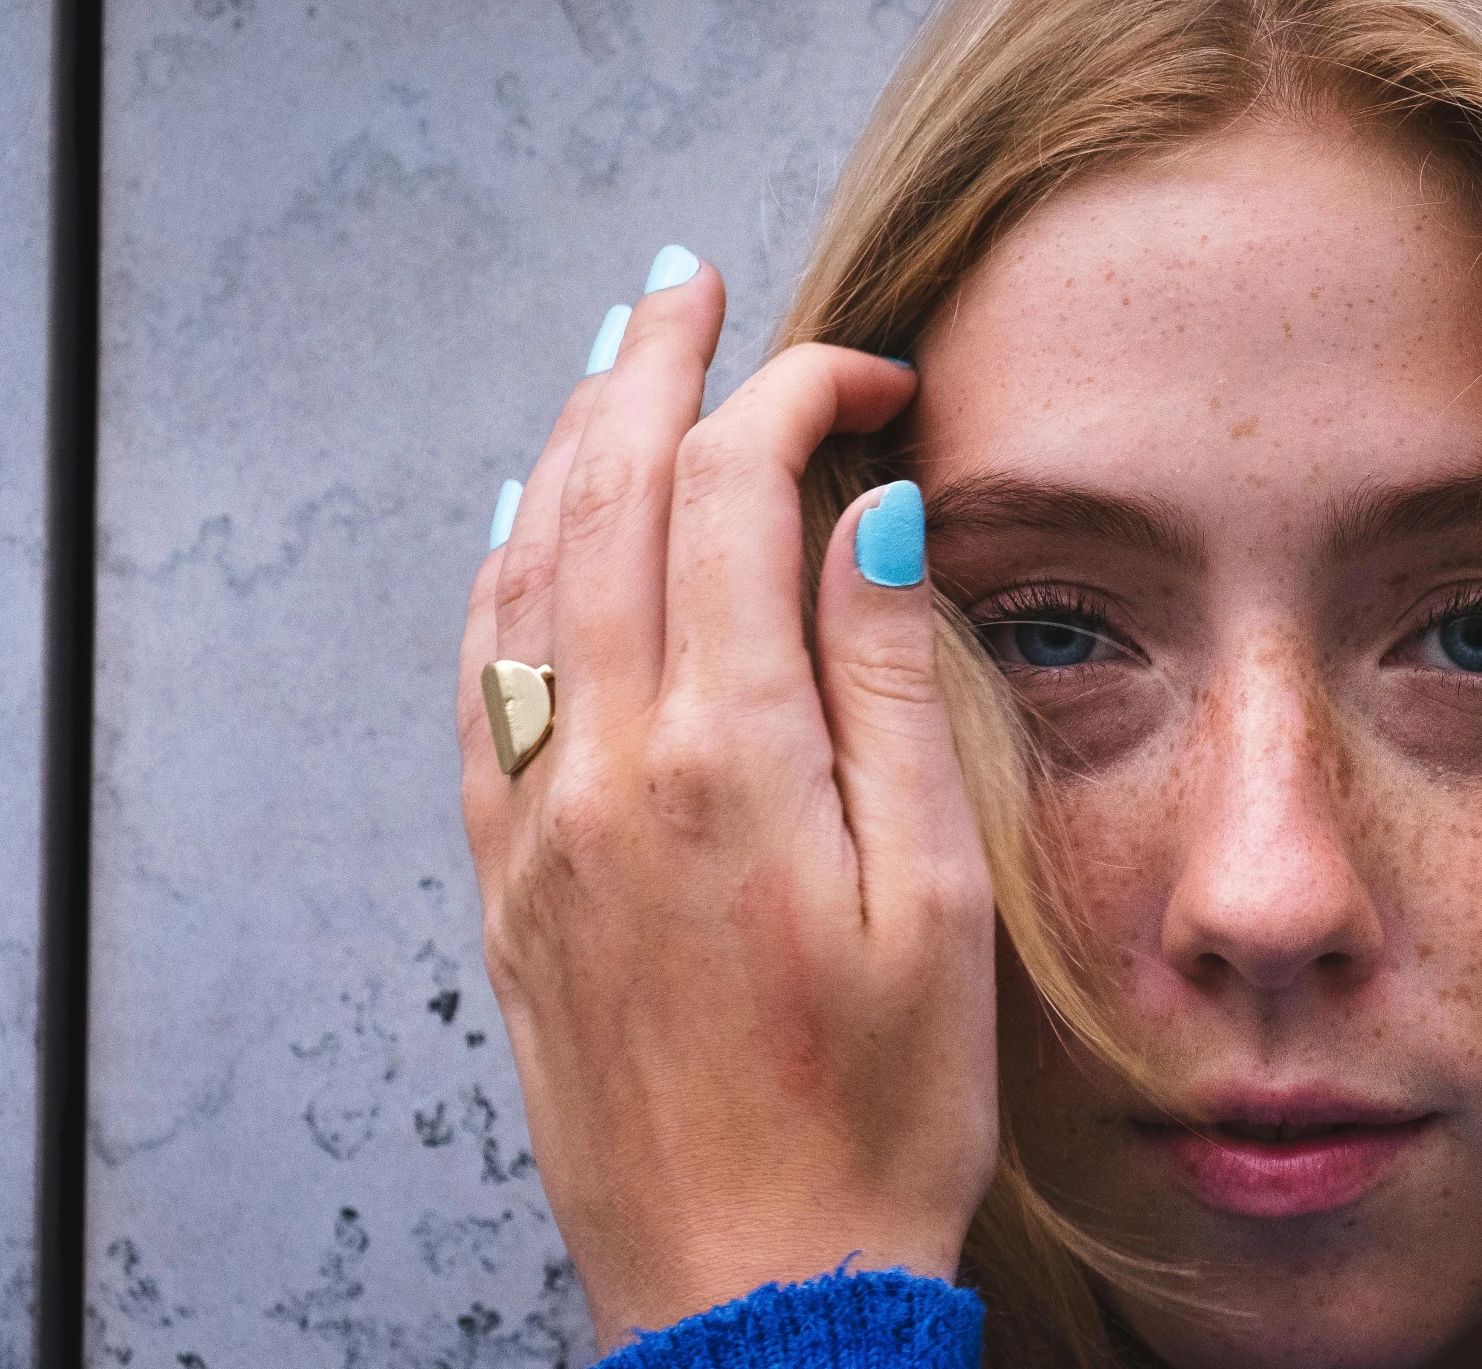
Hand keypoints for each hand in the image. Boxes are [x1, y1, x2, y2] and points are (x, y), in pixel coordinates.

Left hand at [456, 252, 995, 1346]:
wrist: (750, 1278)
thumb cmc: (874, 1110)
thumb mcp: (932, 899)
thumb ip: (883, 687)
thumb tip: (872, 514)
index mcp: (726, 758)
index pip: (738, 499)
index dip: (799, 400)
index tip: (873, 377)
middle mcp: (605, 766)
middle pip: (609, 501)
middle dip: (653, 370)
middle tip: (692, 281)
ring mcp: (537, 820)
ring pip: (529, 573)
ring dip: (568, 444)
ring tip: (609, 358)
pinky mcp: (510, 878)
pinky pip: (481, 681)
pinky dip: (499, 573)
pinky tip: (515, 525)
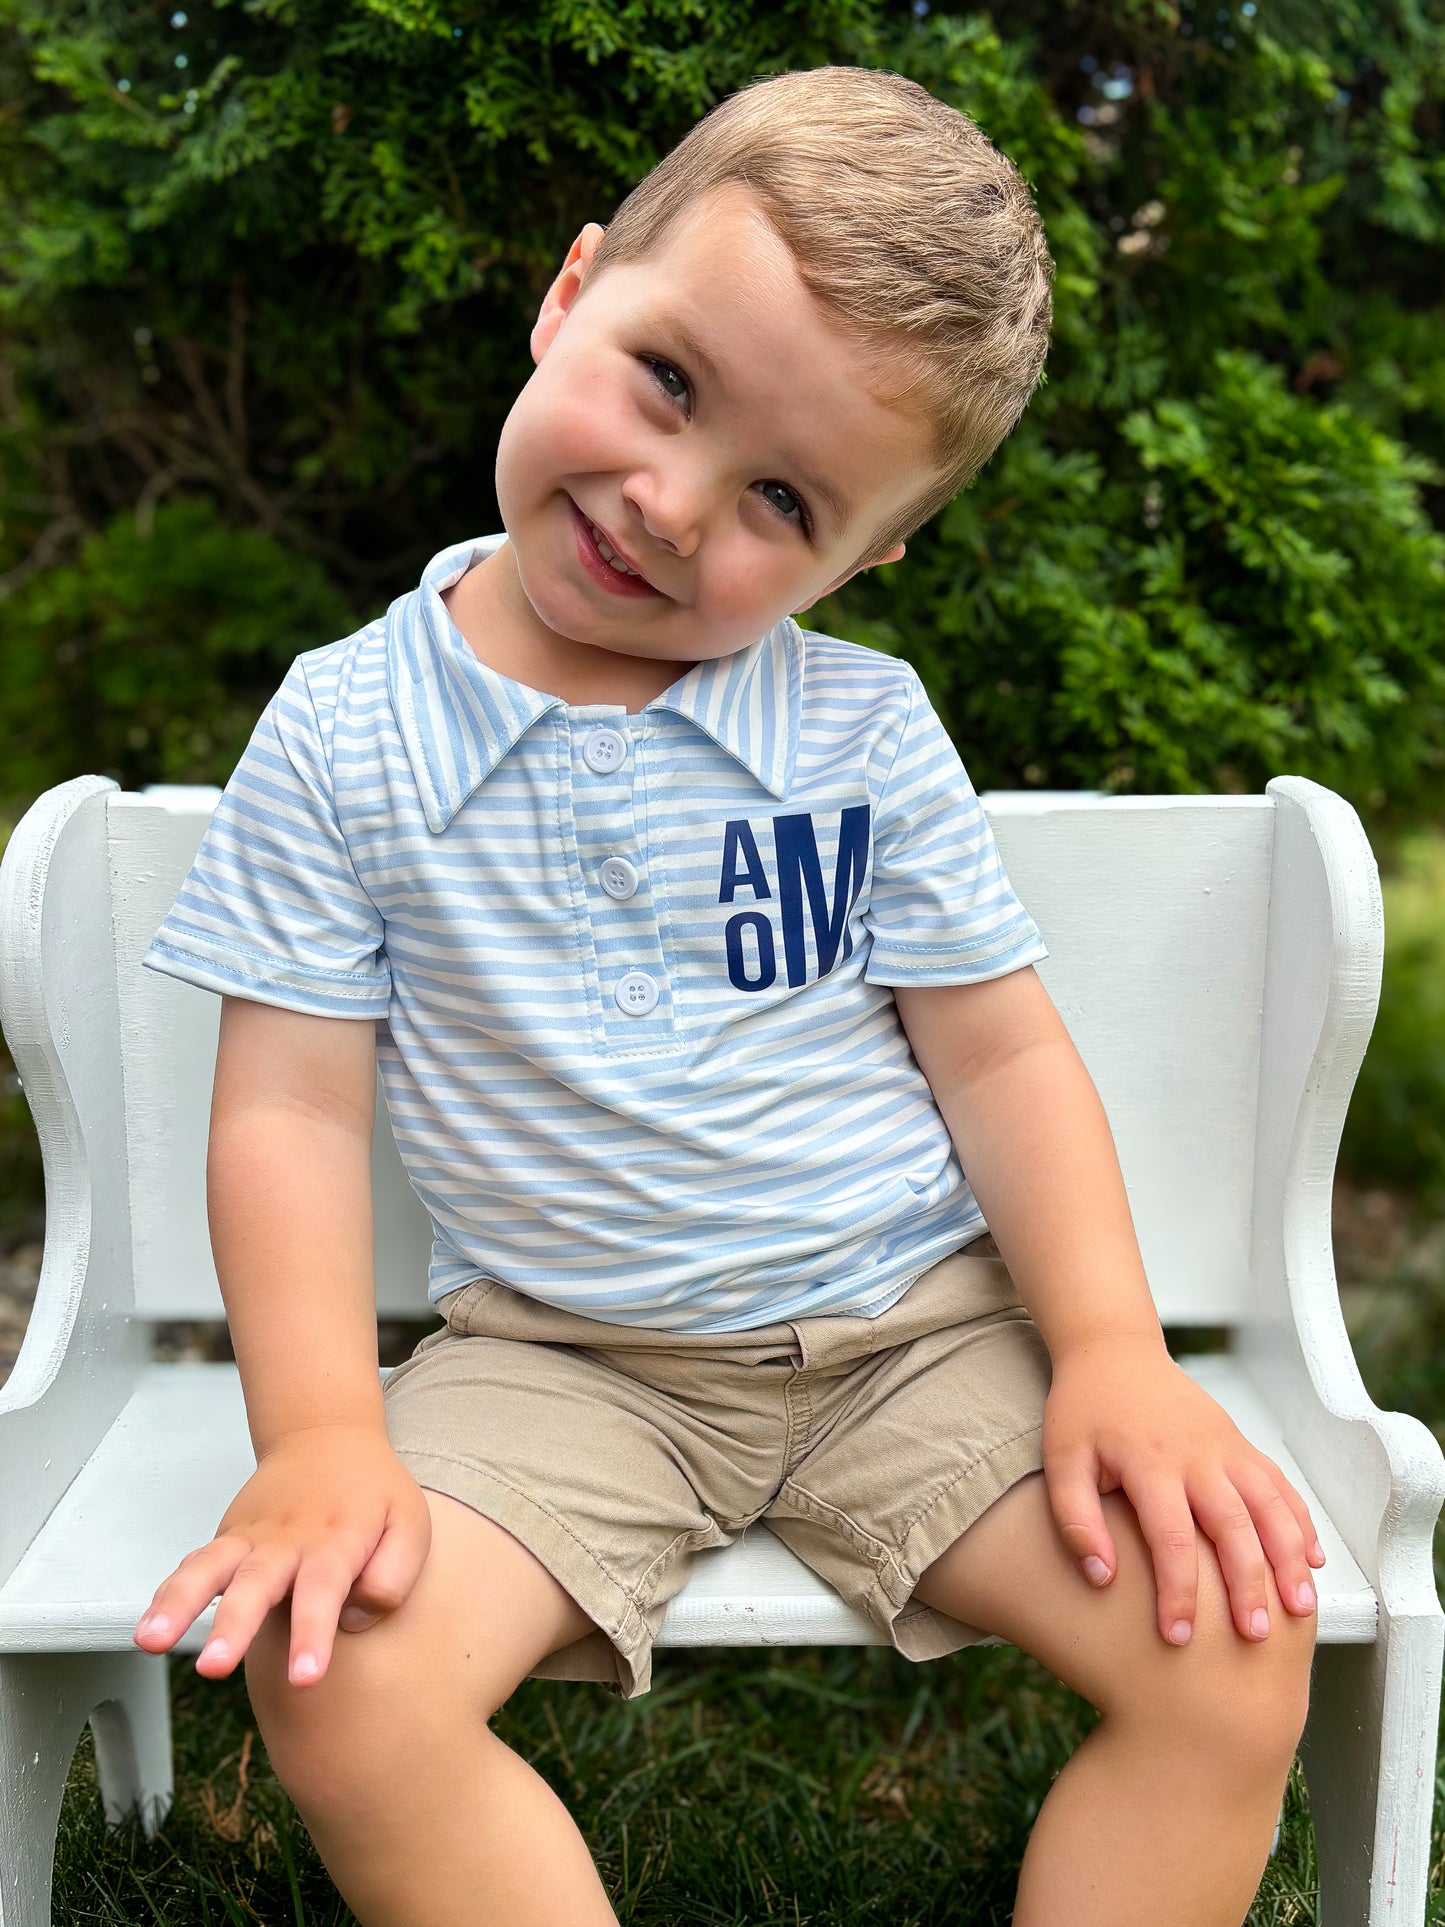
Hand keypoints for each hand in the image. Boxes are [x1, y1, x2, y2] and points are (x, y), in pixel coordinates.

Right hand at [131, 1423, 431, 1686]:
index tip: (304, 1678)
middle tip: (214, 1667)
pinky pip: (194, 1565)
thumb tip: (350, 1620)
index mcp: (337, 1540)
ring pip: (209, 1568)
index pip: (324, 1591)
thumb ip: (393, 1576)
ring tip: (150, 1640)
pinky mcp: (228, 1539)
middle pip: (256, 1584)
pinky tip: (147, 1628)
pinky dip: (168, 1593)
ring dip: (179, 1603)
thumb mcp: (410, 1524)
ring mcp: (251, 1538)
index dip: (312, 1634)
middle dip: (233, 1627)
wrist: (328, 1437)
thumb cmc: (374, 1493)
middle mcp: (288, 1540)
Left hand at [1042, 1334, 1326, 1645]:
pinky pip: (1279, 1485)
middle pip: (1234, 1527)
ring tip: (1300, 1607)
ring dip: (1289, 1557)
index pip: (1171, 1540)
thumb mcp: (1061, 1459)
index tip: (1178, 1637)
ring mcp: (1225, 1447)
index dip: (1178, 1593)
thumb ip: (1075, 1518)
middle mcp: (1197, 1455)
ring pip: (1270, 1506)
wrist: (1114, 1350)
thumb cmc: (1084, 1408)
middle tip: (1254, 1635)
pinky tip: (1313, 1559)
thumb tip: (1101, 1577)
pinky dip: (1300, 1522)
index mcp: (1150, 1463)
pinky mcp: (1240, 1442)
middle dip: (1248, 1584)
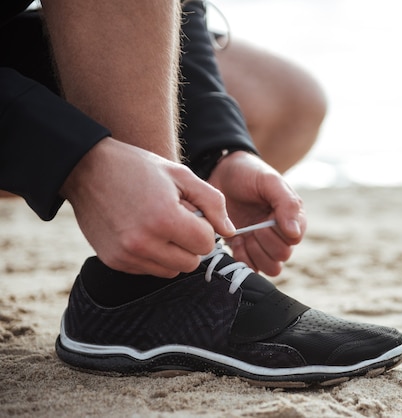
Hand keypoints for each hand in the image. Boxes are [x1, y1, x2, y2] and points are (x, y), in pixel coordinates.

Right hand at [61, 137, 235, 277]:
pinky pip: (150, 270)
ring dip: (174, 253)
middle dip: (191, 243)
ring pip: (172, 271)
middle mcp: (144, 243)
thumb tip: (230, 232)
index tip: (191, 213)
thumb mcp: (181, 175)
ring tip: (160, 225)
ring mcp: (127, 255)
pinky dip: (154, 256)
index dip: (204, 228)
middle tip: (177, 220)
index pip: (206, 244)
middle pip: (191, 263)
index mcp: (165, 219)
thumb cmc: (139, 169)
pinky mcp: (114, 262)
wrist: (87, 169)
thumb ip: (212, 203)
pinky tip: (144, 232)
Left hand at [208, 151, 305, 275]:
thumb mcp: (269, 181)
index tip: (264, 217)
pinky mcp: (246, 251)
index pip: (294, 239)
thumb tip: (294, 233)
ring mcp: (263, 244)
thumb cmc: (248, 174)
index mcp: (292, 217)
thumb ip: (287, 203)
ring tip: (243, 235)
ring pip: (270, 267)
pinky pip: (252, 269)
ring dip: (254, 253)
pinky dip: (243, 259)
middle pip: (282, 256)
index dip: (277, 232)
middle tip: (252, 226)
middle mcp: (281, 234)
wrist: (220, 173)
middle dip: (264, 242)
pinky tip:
* * * *
Task instructions:
Repeat exactly the lines above, from the line that contains "index dip: (1178, 1593)" down through the line that contains "index tip: (264, 217)". Include both of those lines and none of the pictures.

Result for this exercise:
index dip: (1178, 1593)
thumb ip: (1075, 1518)
middle mcp: (1197, 1455)
ring pip: (1270, 1506)
wrist: (1114, 1350)
thumb cmc: (1084, 1408)
middle tip: (1254, 1635)
pinky tip: (1313, 1559)
thumb tip: (1101, 1577)
pinky dip: (1300, 1522)
index mcp: (1150, 1463)
pinky mcp: (1240, 1442)
middle dip: (1248, 1584)
Hand keypoints for each hand in the image. Boxes are [x1, y1, x2, y2] and points are (x, y), in pixel coordinates.

Right hand at [61, 137, 235, 277]:
pinky pip: (150, 270)
ring dip: (174, 253)
middle dip: (191, 243)
ring pip: (172, 271)
middle mcp: (144, 243)
thumb tip: (230, 232)
index tip: (191, 213)
thumb mcp: (181, 175)
ring tip: (160, 225)
ring mcp: (127, 255)
pinky dip: (154, 256)
index dip: (204, 228)
middle tip: (177, 220)
index pip: (206, 244)
middle pip: (191, 263)
index mcp: (165, 219)
thumb cmc: (139, 169)
pinky mcp: (114, 262)
wrist: (87, 169)
thumb ip: (212, 203)
pinky tip: (144, 232)
Left hand at [208, 151, 305, 275]:
thumb mcp: (269, 181)
index tip: (264, 217)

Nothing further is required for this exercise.